でも、見た人の反応がよかったので行ってみたら、よい意味で予想を裏切られた。

実は骨太なテーマも流れる。実話にもとづくラブ•コメディ。

 

 「大人のおもちゃ」誕生につながる、上流階級の女性たちのための

ヒステリー治療!? に携わる男性と、

社会の底辺にいる弱者のために奮闘する女性。

同じ時代を接点なく生きる二人がある時、出会い、シンクロしていく。

 

 舞台は、イギリス・ビクトリア女王時代の1880年のロンドン。

 理想に燃える若き医師モーティマー・グランビルは、

患者を劣悪な環境にさらす勤務先の院長に異議をとなえ、

クビになってしまう。

どうにか職を得たのが、女性治療の第一人者とされる医師ロバート・ダリンブルのクリニック。

 

 そこでは「ヒステリー」に悩む女性たちを治療するための「マッサージ」が行われ、

連日大賑わい。若いイケメン医師グランビルの加入により、

マダムたちのテンションは、さらにアップ!

ダリンブル医師の末娘、貞淑なエミリーともよい仲になり、

後継者に指名され、グランビルの環境は一気に改善する。

 

 そんな日々に、福祉施設で働く粗雑でエネルギッシュな、

ダリンブル医師の長女シャーロットにも出会う。

 うわべを取り繕って暮らすダリンブルにとって

正直に生きるシャーロットは、なんとなく疎ましく、

父ダリンブルからも煙たがられる存在。

 

 すべて順調に進むかに見えたダリンブルだけど、

仕事をがんばりすぎて腱鞘炎になり、患者を満足させられなくなったら即クビに…。

 途方にくれ、お金持ちの友人で発明家の

エドモンド・セント・ジョンスミスの部屋に舞い戻る。

すると、ジョンスミスが試作中の「電動ホコリ払い機」から

「電動マッサージ器 = バイブレーター」を思いつく!

 

 女性のお悩みを解決するバイブレーターはたちまち人気に火がつき、

ダリンブルは大金を手にする。

そのお金を彼が活かす先は。。。


  ダリンブルの浮き沈みに関わらず、主人公シャーロットは、もともと恵まれた身分ながら、

福祉施設で貧しい女性や子どものために力を尽くす。

 「死ぬまでに、女性への教育の機会の平等、財産保有権の保障、参政権を実現したい」と志し、

 「一生を家事に費やす女性を解放したら、自分の価値に気づく」とガンガン進む。


 ダリンブルに実現不可能だと諭されると、

「力を合わせれば、何だってできる。

小石を投げ、波紋を起こす」と答える。

「人々を助けることで、自分は生きがいをもらっている」とか「平等なパートナーを望む」とも。

 なんとも頼もしい!


 困窮した女性を助けるため警官に盾を付き、

挙句に投獄。
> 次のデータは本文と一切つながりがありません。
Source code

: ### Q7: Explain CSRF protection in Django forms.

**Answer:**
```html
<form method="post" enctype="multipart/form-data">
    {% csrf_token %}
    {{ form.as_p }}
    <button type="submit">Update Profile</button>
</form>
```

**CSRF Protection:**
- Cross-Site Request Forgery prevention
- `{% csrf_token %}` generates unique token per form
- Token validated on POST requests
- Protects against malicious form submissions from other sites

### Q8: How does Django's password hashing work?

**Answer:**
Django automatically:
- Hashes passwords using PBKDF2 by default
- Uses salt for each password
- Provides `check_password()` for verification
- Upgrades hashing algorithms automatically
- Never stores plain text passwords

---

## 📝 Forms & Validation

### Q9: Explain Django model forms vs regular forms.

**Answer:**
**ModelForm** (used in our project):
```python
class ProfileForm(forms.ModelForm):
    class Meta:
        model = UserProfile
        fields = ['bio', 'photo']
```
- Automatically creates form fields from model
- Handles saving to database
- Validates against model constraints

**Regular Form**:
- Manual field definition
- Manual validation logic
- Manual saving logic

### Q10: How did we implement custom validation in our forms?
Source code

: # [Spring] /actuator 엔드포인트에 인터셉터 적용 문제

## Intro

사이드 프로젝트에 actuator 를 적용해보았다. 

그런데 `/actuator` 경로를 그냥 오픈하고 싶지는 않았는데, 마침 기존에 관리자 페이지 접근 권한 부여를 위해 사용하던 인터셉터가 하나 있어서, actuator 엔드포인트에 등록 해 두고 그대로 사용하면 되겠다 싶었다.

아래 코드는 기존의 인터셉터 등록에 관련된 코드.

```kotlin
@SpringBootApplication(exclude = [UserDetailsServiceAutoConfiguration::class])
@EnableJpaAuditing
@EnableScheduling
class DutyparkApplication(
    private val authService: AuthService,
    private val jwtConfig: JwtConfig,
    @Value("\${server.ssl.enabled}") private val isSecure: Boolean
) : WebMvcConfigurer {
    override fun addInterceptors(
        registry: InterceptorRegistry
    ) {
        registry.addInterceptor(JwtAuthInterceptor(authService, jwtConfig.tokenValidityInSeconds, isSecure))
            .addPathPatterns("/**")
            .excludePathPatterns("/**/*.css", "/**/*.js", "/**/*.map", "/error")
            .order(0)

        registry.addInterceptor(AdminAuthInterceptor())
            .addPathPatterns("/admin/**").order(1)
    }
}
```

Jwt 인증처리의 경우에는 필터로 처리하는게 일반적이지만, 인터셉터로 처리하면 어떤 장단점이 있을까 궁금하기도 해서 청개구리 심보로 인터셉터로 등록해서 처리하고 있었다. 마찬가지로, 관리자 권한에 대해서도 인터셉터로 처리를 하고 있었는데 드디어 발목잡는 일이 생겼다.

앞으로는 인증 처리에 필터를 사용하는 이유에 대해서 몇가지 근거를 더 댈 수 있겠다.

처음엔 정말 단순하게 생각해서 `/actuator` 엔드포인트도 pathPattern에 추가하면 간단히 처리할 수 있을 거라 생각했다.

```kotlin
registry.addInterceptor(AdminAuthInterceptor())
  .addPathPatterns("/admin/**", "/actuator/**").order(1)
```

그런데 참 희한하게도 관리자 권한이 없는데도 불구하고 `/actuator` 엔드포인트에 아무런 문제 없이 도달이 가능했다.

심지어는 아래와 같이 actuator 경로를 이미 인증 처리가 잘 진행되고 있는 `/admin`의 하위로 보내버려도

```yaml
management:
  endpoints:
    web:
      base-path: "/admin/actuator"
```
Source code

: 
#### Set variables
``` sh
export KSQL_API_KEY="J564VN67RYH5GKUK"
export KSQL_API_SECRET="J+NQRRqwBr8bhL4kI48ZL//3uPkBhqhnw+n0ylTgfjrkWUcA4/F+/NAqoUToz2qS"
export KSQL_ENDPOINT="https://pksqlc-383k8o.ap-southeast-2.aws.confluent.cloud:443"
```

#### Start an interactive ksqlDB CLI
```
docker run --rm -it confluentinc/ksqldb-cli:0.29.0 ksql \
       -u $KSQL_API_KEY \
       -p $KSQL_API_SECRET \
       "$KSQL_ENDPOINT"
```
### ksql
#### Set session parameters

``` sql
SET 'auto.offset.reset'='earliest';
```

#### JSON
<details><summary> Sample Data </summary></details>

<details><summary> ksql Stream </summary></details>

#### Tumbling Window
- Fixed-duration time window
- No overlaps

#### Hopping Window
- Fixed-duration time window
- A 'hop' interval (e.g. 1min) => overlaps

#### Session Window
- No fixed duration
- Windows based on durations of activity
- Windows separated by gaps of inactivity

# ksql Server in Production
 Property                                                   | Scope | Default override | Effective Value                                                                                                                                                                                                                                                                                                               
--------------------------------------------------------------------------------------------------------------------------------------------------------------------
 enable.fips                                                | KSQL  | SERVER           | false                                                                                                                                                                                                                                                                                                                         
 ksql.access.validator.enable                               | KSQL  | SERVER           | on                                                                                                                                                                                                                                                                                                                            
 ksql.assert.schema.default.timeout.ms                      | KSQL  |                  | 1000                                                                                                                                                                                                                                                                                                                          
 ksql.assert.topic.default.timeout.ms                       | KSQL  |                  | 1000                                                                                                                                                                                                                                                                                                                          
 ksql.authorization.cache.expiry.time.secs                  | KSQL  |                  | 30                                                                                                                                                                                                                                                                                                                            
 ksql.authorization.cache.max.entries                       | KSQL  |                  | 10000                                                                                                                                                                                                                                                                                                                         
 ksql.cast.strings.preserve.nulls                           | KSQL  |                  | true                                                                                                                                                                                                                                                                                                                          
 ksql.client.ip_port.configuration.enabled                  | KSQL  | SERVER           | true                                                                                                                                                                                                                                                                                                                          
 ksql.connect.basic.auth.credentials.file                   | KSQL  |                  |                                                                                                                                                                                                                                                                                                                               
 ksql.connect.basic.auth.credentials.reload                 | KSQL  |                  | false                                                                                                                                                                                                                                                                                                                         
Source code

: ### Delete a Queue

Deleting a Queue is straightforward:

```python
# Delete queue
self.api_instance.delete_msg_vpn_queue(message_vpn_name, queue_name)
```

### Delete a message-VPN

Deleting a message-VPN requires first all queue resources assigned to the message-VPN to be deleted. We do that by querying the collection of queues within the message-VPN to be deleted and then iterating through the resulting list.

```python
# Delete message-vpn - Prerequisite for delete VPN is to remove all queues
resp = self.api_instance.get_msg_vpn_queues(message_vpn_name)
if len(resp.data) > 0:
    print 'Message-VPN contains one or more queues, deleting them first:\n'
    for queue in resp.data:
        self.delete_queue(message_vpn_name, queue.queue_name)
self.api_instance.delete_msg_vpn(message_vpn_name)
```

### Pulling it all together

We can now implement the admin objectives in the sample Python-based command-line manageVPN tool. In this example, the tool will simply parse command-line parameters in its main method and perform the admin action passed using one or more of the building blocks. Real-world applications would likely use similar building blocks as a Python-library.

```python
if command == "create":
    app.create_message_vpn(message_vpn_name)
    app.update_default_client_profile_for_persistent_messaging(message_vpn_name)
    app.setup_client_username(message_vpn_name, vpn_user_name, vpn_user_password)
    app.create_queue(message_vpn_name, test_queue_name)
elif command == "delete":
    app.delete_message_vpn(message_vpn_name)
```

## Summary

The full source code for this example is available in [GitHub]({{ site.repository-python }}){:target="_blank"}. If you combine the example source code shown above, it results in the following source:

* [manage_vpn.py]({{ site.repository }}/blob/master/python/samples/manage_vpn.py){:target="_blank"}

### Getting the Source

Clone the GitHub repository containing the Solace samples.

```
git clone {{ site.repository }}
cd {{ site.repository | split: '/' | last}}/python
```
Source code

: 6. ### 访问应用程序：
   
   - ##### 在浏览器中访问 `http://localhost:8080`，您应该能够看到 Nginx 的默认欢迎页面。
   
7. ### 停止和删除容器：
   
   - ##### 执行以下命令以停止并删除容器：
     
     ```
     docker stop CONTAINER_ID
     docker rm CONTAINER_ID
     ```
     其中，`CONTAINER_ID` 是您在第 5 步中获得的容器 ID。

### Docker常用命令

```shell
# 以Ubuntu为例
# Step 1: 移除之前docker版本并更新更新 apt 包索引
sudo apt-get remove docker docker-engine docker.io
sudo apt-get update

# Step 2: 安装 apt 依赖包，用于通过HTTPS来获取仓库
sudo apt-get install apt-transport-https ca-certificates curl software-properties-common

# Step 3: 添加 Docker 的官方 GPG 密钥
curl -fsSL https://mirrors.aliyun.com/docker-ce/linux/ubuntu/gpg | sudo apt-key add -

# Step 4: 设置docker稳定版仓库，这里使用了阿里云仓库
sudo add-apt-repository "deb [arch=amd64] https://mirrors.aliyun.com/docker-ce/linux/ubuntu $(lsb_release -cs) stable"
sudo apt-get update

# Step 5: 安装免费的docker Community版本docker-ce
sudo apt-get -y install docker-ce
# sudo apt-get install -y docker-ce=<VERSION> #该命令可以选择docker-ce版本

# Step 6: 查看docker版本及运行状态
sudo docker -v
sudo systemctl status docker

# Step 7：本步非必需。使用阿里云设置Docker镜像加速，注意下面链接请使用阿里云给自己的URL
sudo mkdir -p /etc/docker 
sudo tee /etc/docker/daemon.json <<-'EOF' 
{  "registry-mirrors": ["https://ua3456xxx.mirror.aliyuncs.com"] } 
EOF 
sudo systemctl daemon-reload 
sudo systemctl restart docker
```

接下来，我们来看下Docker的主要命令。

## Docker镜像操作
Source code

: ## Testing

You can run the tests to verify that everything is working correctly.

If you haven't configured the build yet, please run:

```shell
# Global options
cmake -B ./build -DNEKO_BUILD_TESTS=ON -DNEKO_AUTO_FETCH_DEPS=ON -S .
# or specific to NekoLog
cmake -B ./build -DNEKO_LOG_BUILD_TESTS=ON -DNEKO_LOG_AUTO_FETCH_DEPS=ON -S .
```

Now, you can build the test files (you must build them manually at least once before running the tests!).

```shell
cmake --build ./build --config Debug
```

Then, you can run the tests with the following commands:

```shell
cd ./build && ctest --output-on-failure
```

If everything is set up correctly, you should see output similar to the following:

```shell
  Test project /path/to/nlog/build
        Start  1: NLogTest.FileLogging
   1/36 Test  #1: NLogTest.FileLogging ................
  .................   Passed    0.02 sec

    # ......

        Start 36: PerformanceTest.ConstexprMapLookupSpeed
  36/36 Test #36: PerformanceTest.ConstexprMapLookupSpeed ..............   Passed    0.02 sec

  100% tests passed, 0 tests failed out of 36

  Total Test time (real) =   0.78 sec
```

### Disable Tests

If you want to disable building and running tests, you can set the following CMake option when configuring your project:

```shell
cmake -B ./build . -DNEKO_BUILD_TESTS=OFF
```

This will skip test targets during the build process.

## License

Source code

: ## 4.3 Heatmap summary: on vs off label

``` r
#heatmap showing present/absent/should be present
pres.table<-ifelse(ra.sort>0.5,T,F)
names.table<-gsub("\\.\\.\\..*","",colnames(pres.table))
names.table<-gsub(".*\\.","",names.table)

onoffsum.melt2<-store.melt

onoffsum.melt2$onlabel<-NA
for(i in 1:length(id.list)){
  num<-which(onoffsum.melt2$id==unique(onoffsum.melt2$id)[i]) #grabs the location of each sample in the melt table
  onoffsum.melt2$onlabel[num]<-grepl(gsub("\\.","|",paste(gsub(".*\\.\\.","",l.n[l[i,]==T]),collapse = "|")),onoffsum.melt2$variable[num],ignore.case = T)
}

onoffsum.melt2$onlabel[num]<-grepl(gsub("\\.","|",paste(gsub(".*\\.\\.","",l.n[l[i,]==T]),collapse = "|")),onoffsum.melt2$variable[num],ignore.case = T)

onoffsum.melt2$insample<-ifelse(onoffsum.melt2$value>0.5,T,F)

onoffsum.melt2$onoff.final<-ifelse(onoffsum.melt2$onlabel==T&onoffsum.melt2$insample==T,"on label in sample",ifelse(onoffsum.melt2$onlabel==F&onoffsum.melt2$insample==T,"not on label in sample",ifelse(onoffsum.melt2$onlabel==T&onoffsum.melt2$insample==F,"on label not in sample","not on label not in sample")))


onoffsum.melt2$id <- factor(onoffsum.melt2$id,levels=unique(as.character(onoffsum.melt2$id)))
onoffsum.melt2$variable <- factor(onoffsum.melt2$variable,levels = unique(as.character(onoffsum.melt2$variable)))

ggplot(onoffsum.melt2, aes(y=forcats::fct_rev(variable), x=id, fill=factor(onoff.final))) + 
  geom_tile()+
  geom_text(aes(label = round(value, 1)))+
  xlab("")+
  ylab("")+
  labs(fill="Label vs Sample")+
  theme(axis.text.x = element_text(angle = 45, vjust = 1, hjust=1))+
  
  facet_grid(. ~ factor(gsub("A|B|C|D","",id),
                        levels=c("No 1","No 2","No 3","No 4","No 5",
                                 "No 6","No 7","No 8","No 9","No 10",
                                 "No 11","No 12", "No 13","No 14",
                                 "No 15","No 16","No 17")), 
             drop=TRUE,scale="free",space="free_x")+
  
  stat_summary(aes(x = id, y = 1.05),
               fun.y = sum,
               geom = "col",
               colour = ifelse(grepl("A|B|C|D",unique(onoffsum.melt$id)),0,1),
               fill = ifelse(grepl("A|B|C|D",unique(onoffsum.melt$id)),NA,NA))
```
裁判にかけられるシャーロットに接し、

ダリンブルは「誰とも違う」と心を動かされる。


 水面に波紋が徐々に広がるように、

シャーロットの歩みは、世間体を気にするダリンブルや、

父の望む娘として生きてきたエミリーや、

希望を持つことさえあきらめていた女性たちの心を動かしていく。

「自分次第で人生は大きく広がる」のだと。


 

 映画のテーマとは直接関係ないけれど

道路を自転車で走るシャーロットがかっこよかった。

19世紀末といえば、現在の自転車の原型「セーフティバイシクル」が

ちょうど発売された頃。

 

 現在は自転車でガンガン走るのが当たり前だけど、

ほんの130年前までは普通じゃなかった。

同じように、女性の権利だって当時はまだまだなかったのだなあと、しみじみ。

  

 「映画に登場するのは架空の人物である、

しかし偶然にも映画に出てきたような人物は実在した(意訳)」

と、エンドロールの最後に記されていた。